Disconnect between values and lived experience
There was a significant gap between the organization’s external brand — community-focused, people-centered, values-driven — and the internal experience described by employees. That disconnect made the harm feel more disorienting, because stated values did not consistently align with behavior.
Pattern recognition, not isolated incidents
A core concern was that these were not framed as one-off personality conflicts, but as repeated patterns reported across multiple individuals and over time. That distinction matters, because repeated patterns point to cultural and structural issues, not interpersonal misunderstandings.
Impact on employees
The effects included anxiety, diminished trust, professional harm, emotional strain, and in some cases people seeking legal counsel or leaving the organization. For many, the issue was not simply a difficult workplace, but harm resulting from leadership behavior and failed accountability systems.
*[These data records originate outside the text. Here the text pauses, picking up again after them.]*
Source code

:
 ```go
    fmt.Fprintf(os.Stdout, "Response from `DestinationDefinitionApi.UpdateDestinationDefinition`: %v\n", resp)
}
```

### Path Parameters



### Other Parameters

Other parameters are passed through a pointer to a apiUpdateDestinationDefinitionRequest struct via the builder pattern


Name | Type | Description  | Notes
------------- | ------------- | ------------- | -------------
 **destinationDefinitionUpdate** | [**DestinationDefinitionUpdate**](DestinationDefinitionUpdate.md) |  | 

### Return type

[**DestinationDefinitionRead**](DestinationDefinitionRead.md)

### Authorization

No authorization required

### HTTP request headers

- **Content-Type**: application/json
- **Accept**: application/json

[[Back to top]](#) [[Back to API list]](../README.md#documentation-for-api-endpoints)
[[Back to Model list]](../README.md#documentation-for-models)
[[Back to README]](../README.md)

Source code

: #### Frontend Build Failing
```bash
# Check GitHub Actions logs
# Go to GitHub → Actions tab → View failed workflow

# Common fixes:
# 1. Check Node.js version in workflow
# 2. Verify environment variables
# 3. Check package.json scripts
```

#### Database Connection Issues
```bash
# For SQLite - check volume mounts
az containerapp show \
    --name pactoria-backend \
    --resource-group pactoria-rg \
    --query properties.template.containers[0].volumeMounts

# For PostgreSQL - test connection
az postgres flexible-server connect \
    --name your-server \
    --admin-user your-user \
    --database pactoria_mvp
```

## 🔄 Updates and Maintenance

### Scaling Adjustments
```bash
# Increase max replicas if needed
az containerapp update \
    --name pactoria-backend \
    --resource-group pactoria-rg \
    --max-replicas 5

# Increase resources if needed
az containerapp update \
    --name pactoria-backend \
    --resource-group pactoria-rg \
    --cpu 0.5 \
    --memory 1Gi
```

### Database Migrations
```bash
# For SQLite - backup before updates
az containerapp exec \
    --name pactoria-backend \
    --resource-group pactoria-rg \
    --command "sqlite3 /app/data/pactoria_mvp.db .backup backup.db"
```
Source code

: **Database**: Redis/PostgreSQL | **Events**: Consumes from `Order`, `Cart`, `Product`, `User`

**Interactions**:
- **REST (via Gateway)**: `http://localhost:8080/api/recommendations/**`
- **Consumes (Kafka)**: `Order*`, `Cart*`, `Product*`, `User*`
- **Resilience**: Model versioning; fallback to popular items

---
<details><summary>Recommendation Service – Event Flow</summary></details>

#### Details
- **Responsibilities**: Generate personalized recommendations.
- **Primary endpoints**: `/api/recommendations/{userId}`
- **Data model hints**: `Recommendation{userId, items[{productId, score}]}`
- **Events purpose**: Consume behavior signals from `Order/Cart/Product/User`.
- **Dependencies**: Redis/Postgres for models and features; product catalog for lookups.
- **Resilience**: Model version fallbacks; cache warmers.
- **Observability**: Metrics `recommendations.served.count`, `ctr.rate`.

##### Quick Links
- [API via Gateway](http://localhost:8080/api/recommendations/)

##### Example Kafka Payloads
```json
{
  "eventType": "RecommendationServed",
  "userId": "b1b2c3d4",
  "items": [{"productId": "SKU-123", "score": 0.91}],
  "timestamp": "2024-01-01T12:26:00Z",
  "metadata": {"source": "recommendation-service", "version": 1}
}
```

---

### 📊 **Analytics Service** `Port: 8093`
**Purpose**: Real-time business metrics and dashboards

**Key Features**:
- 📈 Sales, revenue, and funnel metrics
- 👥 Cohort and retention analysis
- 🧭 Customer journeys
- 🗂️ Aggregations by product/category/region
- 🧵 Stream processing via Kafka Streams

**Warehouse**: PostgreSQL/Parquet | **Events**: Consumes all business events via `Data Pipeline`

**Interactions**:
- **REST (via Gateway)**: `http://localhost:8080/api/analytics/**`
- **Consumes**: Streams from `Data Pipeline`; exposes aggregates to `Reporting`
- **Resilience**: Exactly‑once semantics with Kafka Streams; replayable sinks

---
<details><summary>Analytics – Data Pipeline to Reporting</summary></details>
Underlying issue: accountability
At its core, the concern is not about criticizing individuals for its own sake. It is about the absence of accountability when leadership behavior causes harm, and the risk that without structural checks, those patterns continue.
Accountability systems that protected power
HR and governance structures often appeared more effective at insulating leadership than addressing harm. When accountability protects power instead of people, dysfunction becomes structural.
Governance concerns, including CEO presence on the Board
A significant concern is the governance structure itself. The CEO should not serve on the Board of Directors of BECU. The Board’s role is to independently oversee management, including executive performance, strategic decisions, and risk. When the CEO participates in that oversight structure, it raises concerns about conflicts of interest, weakens independence, and can undermine accountability.
Bottom line
The experience described was of a workplace where toxic leadership, fear, weak accountability, and cultural silence created conditions that many employees experienced as harmful. The concern is not simply that leadership was difficult, but that the system itself may have enabled and protected those dynamics.